As a purely technical matter, tax complexity and tax evasion can be reduced, and tax administration can be made more just and efficient. As a political and policy matter, however, making these improvements has proven quite difficult. Efforts to simplify the tax system typically run up against conflict with other tax policy goals, political factors, taxpayers’ efforts to avoid and evade taxes, and revenue requirements. Each of these factors tends to shape the base, credits, deductions, rate structure and administrative aspects of the tax system in ways that raise complexity. Efforts to reduce evasion sometimes run into similar problems.
To the extent that simplicity is a goal of tax reform, many improvements could be made within the existing system. Pure versions of both the national retail sales tax and the flat tax could be vastly simpler than even an improved income tax.

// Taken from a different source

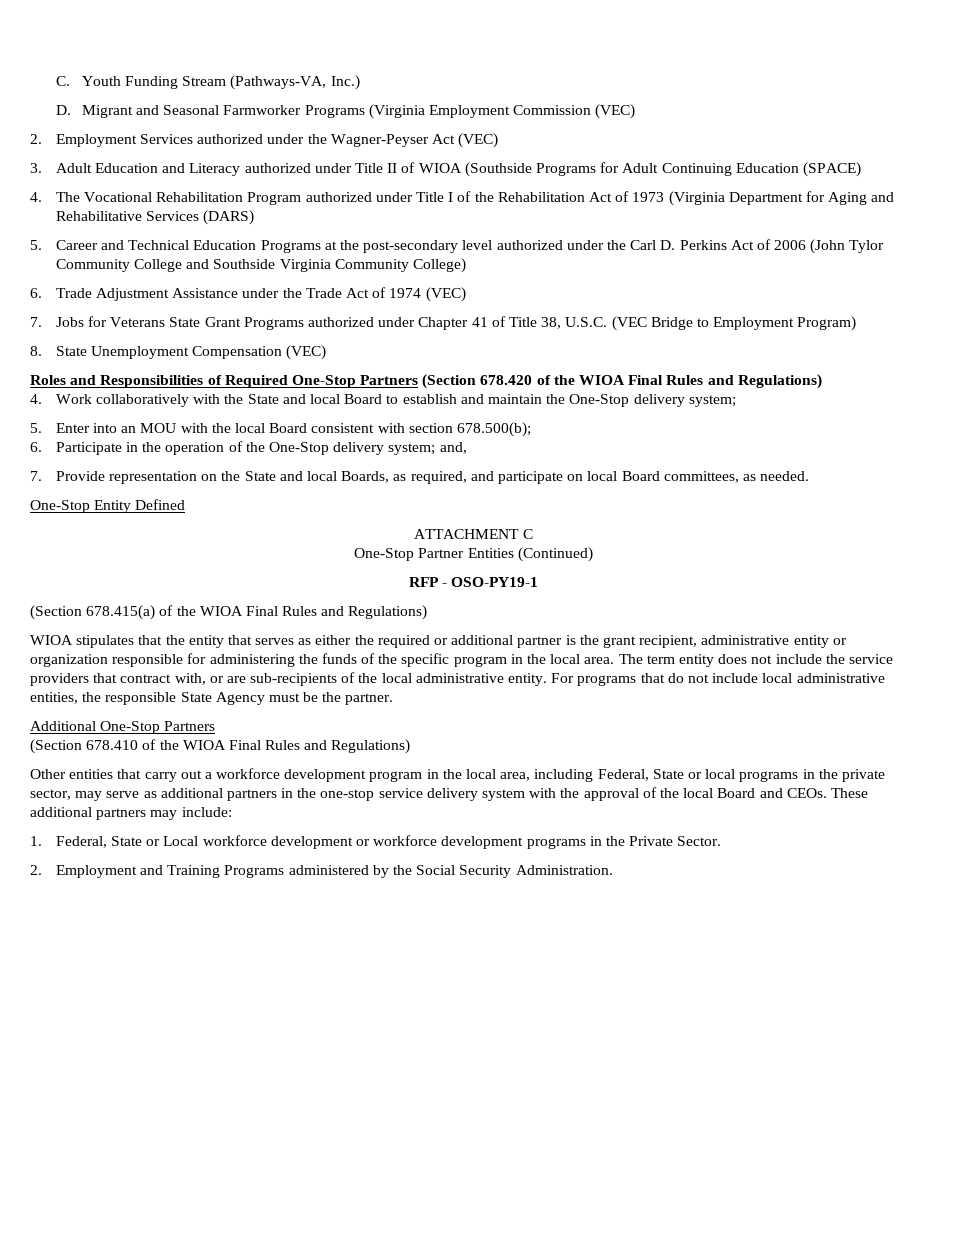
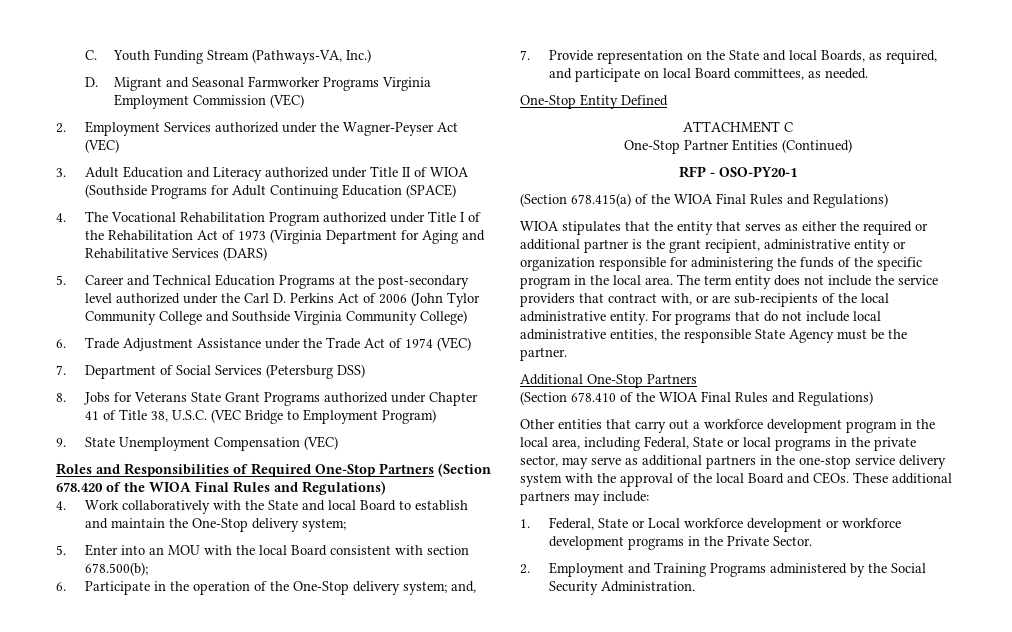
[368,104,425,119] (Virginia -> [381,77,431,91] Virginia
(42, 322) none -> [84,364,365,379] [56,393,66,402] Department of Social Services (Petersburg DSS) // 8.
[30,346,42,356] 8. -> [56,438,66,447] 9.
[451,577,539,587] OSO-PY19-1 -> [719,166,797,177] OSO-PY20-1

But realistic versions of the flat tax and especially the sales tax would require tax rates much higher than advertised by their proponents. These higher rates complicate tax compliance and enforcement. The sales tax would face potentially serious problems with enforceability and political pressure for exemptions. The flat tax would face the same political pressures, and while enforceability is not a major issue, the tax would likely become significantly more complex than currently proposed.
Thus, simplification is an important goal of tax reform, but lasting and significant simplification may prove difficult to establish. Policy makers and voters should, therefore, weigh the costs and benefits of simplification against the other goals of tax policy.
This paper is a slightly revised version of testimony presented in the Congress on July 17, 2001. My analysis of tax simplification has been influenced by discussions and collaborative research with Len Burman, Janet Holtzblatt and Joel Slemrod. I thank Samara Potter for assistance. The views expressed are the author’s and should not be ascribed to other researchers, or to the trustees, officers, or staff of the Brookings Institution.